This time last year Benjamin Sesko was in the middle of a run of seven goals for RB Leipzig in eight games in all competitions, one that was interrupted by the winter break but nonetheless further burnished his reputation as one of the finest young attacking prospects in European football.
But that was chiefly in the Bundesliga and here is the problem that all the Premier League recruiters face when it is time to commit to contracts and remit transfer fees. How does that Bundesliga form translate? What price that goal away at Holstein Kiel in December? What about the two at home against Augsburg in September? What will this all mean when he is in the Premier League having his toes stepped on by Cristian Romero with the crowd sceptical and the pundits asking questions.
Sesko, 22, certainly stood out in the Bundesliga – that astonishing leap that meant as a teenager he could jump high enough to dislodge a basketball balanced on a hoop with his right foot. He scored 27 goals in 64 Bundesliga games. He looked the part. But by Wednesday night, he had not scored for United in three months, not since the start of October when he scored the second of his two in two games – previously his only two goals for United.
Against Burnley, Sesko finally sprung into life in the space of 10 second-half minutes that he will hope will begin his United career anew. The first, a run in behind in anticipation of Bruno Fernandes’ nudge into the inside-right channel.
The second was even better. He took Patrick Dorgu’s cross from the left first time with his right foot – but it was not just a swing, rather an accomplished steer into the unguarded part of Martin Dubravka’s goal.
Yet there were other chances too. By the end Sesko finished with seven shots on the Burnley goal, more than any Premier League player has racked up in a single game all season. There were good chances for the hat-trick. First from a pass from Luke Shaw and then another from Matheus Cunha when Sesko could not turn in the act of taking the ball as smoothly as he would have wished. Then there was another cross from Dorgu that Sesko hit with his left and knew straight away that he should have lashed past Dubravka rather than straight into the Burnley goalkeeper’s gloves.

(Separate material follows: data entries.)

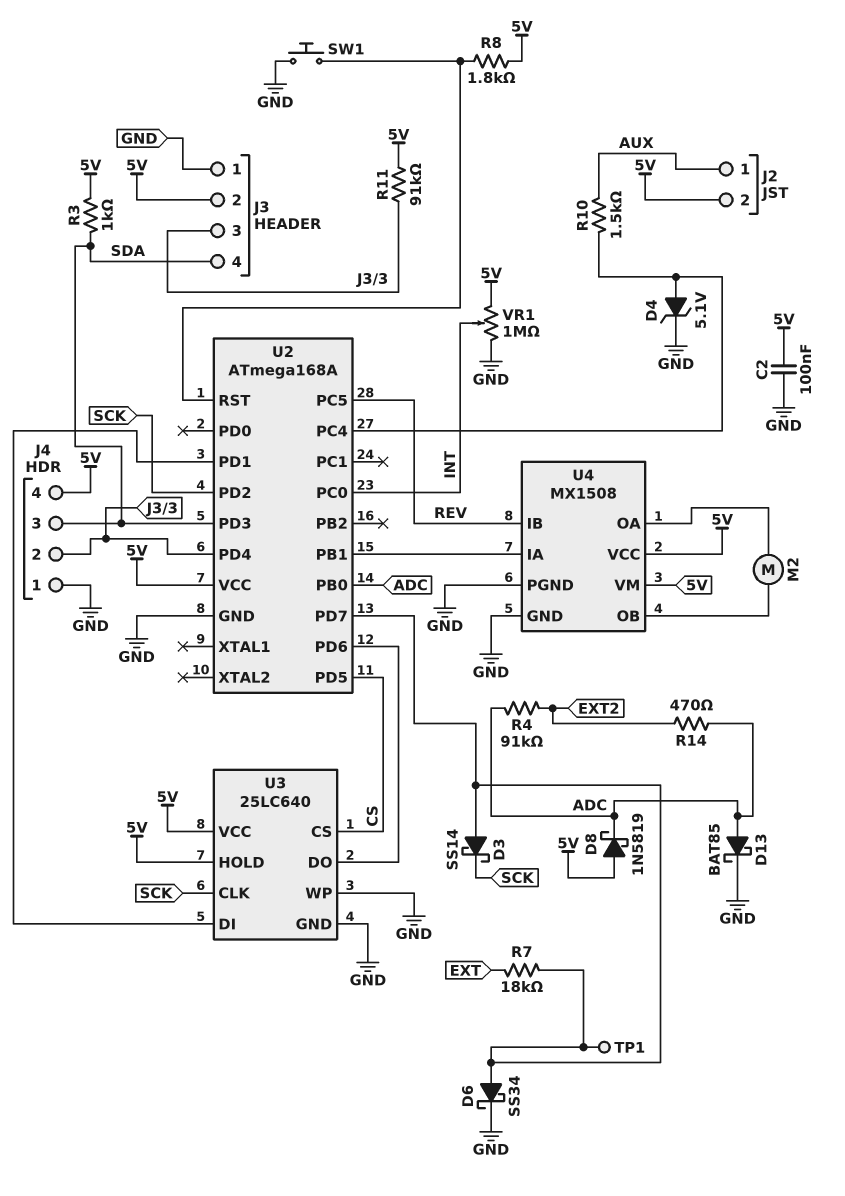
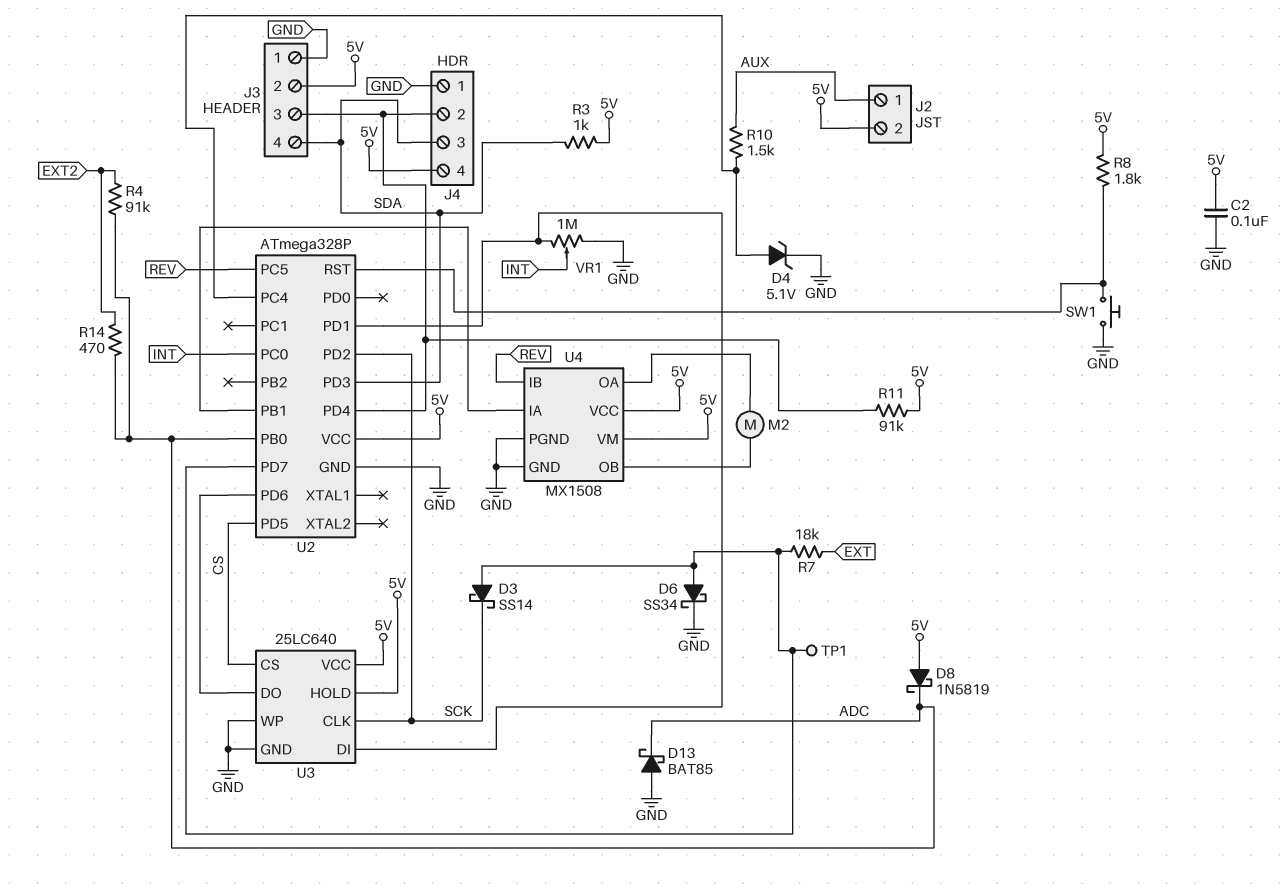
D13: schottky BAT85 (A ADC, K GND) -> schottky BAT85 (A GND, K ADC)
U2: ATmega168A -> ATmega328P
VR1: 1M (5V, GND, wiper INT) -> 1M (GND, U2/PD1, wiper INT)

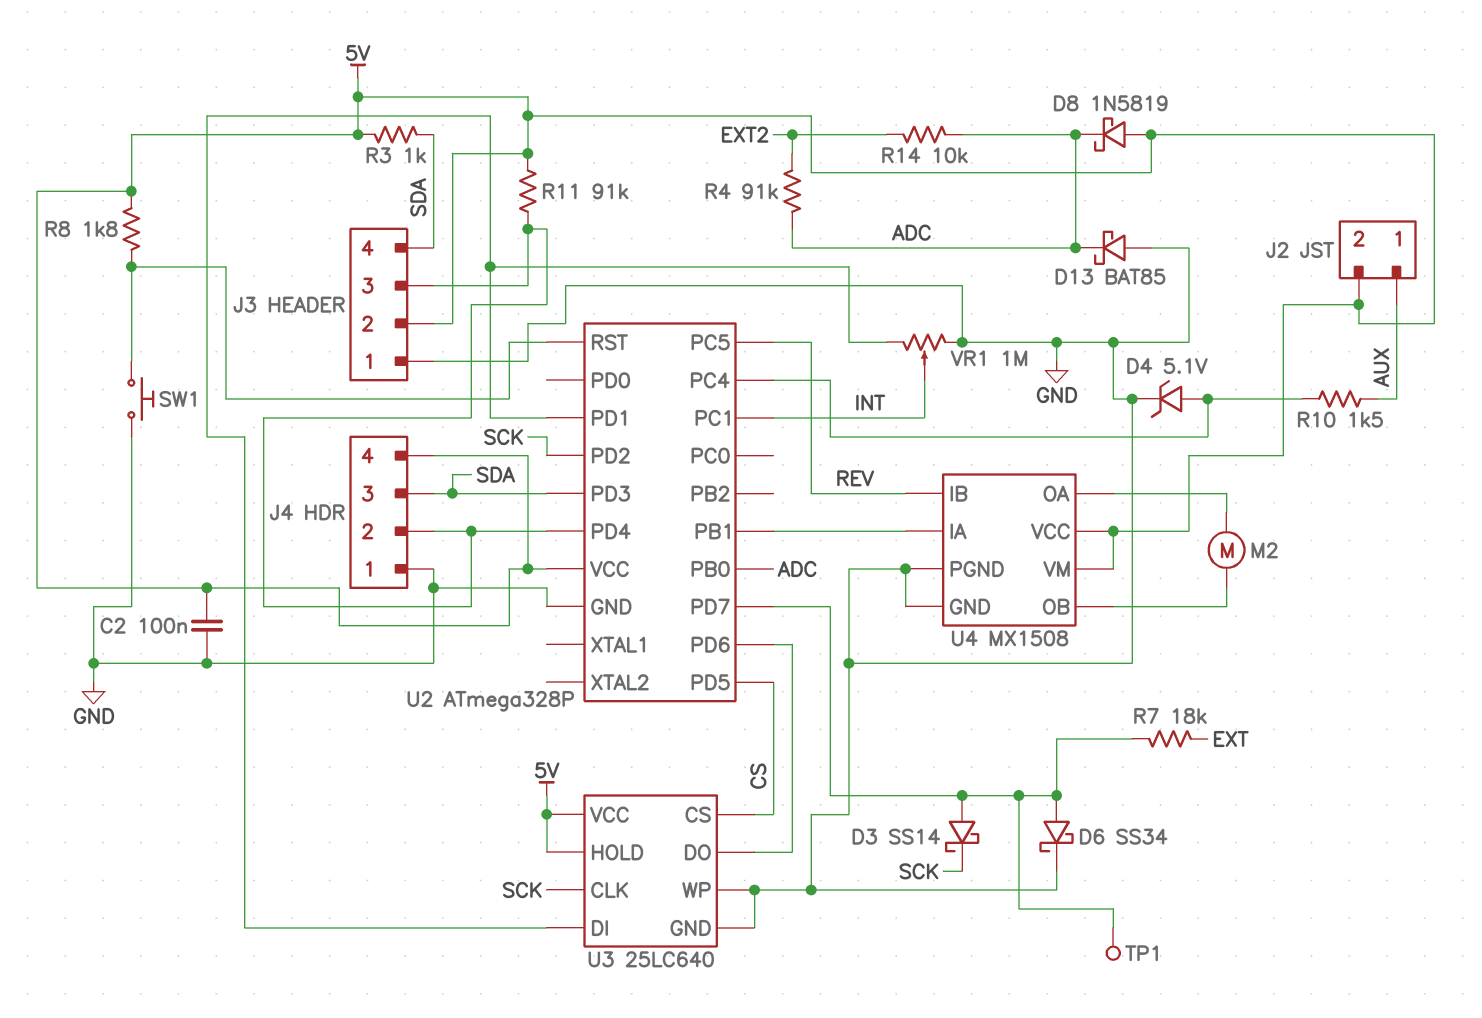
R14: 470 (ADC, EXT2) -> 10k (ADC, EXT2)
U2 pin PC0: INT -> none
U2 pin PC1: none -> INT

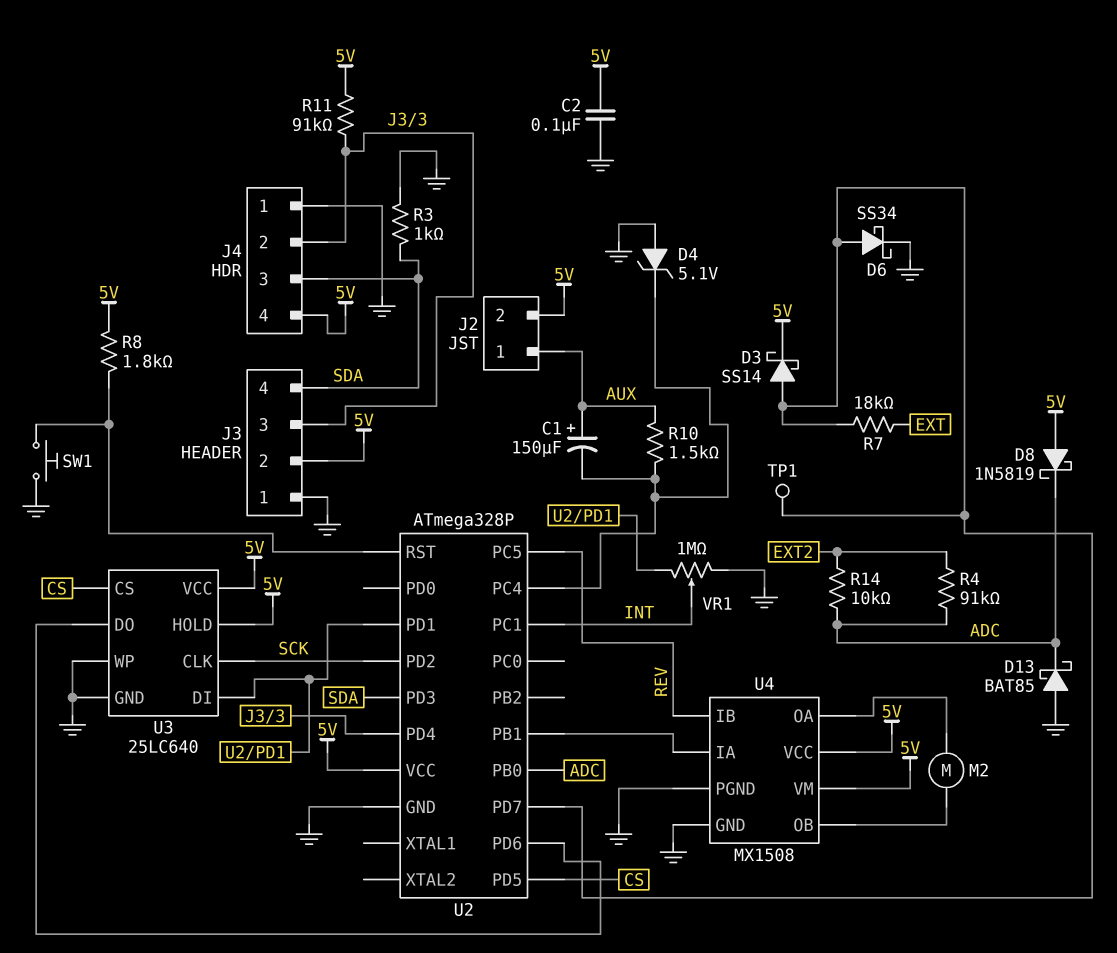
C1: none -> 150uF (plus AUX, minus U2/PC4)
D3: schottky SS14 (A U2/PD7, K SCK) -> schottky SS14 (A U2/PD7, K 5V)
D4: zener 5.1V (A U2/PC4, K GND) -> zener 5.1V (A GND, K U2/PC4)
R3: 1k (5V, SDA) -> 1k (GND, SDA)

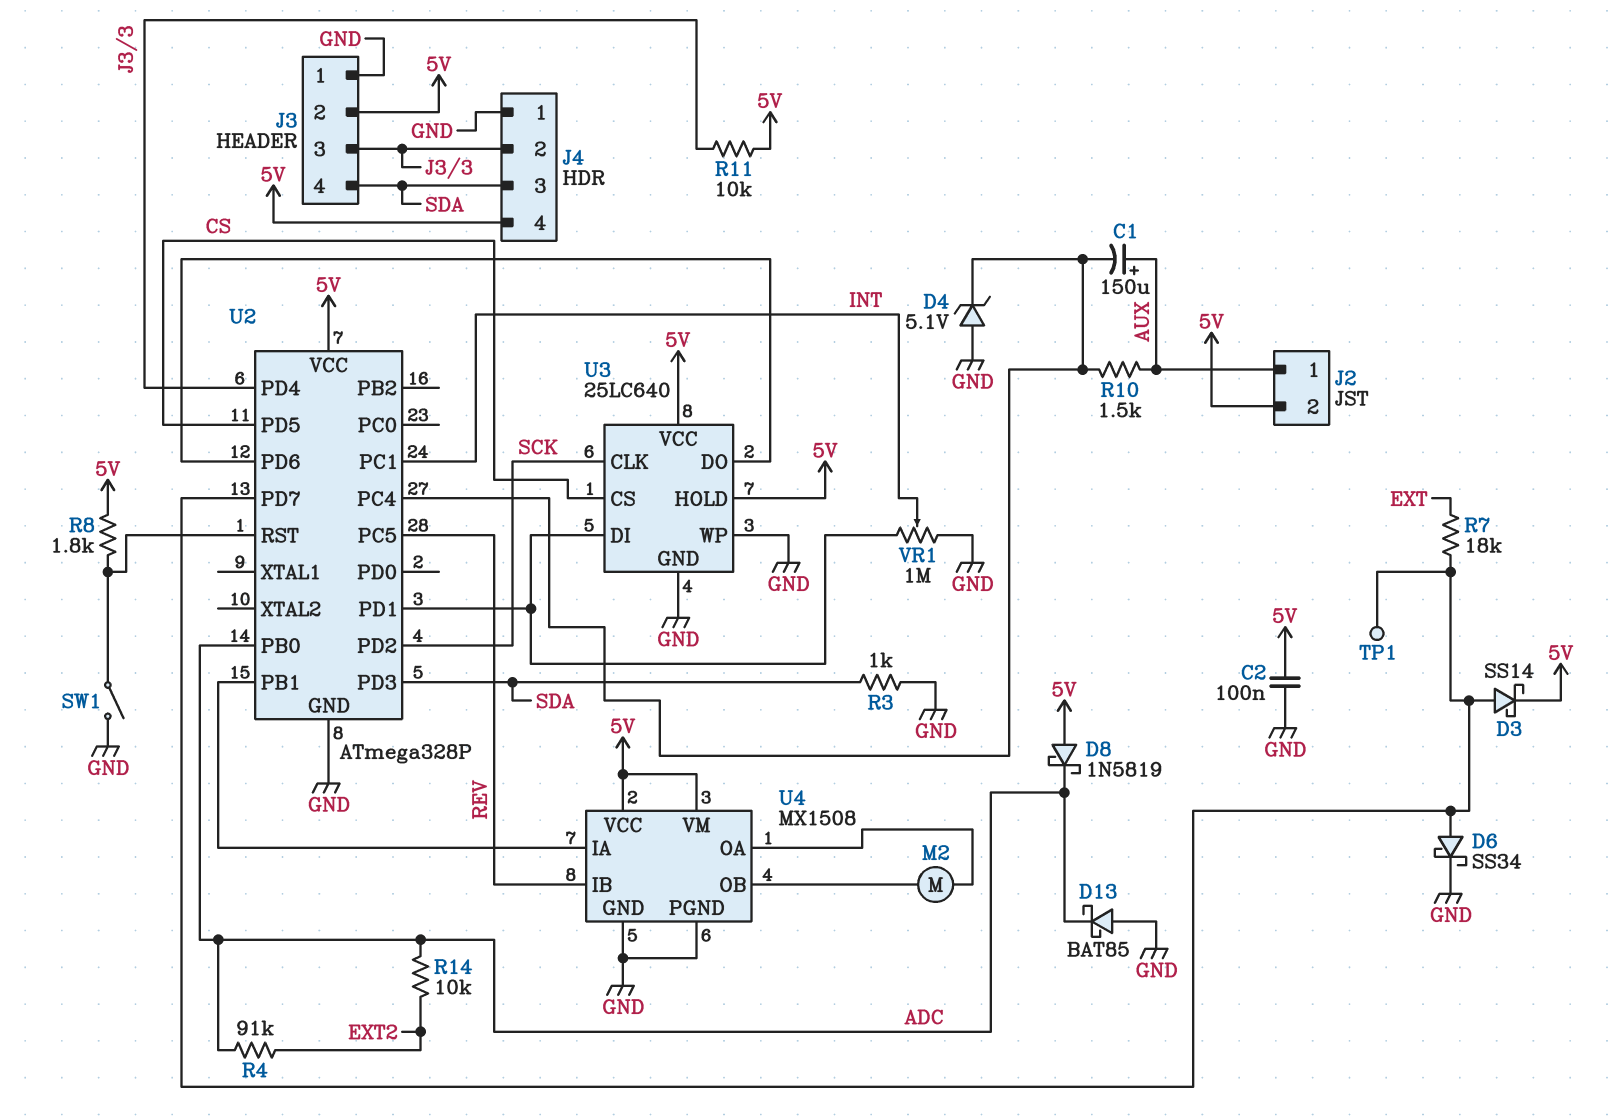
R11: 91k (5V, J3/3) -> 10k (5V, J3/3)
SW1: button (GND, U2/RST) -> switch (GND, U2/RST)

Still, it was his best night yet for United. The abandonment of Ruben Amorim’s 3-4-2-1 system played its part. The latest Old Trafford interim, Darren Fletcher, picked that formation which gave the wide players more scope to stay forward. On the left, Dorgu’s hard-running performance benefited Sesko. He took a while to warm up with a couple of first-half headers and a weak side-foot finish but the change after half time was impressive.
Sesko looks that much more raw now removed from the Bundesliga and playing in Europe’s top division where the hustle is always on. Of the Premier League bound Bundesliga goalscoring exports over the course of past year, the two from Eintracht Frankfurt, Omar Marmoush and Hugo Ekitike have so far adapted the best. Nick Woltemade has had his moments. Florian Wirtz has been much slower to adjust.
For Sesko, as with Wirtz, there is a requirement for greater physicality. His fellow United signings Cunha and Bryan Mbeumo come oven-ready with that Premier League-experience robustness. Sesko – new to the league – still has something of the callow exchange student about him. He is not yet at the stage of his career where he might dominate a centre-back. But there is time for all that.
The best Premier League strikers have been capable of it all: linking play, aggression capable of unsettling defences, winning the ball in the air, keeping the ball on the ground and scoring goals. That is what Sesko will be judged upon and it seemed that early in his United career Amorim’s faith migrated quickly to Cunha and Mbeumo over allowing his Slovenian striker finding his feet in the Premier League.
Sesko was a long-term Arsenal target for more than a year until Nicola Berta, the club’s new director of football, pushed for the signing of Viktor Gyokeres over the younger man. That is not looking like a sure bet, although Sesko’s problems have hardly made him look like the right man either. Now Sesko has four Premier League goals to Gyokeres’s five, with a further two in the Champions League. Gyokeres has not scored in three games. Sesko has now ended a streak of nine without a goal.
Sesko has scored twice at the dawn of a new era for United, and playing in a system that the club had long hoped Amorim would himself turn towards. That is not a bad fresh start. Whoever takes United into yet another new dawn will be expected to oversee the development of Sesko. His performance at Turf Moor will certainly have reassured those who were worried at the pace of his adjustment so far.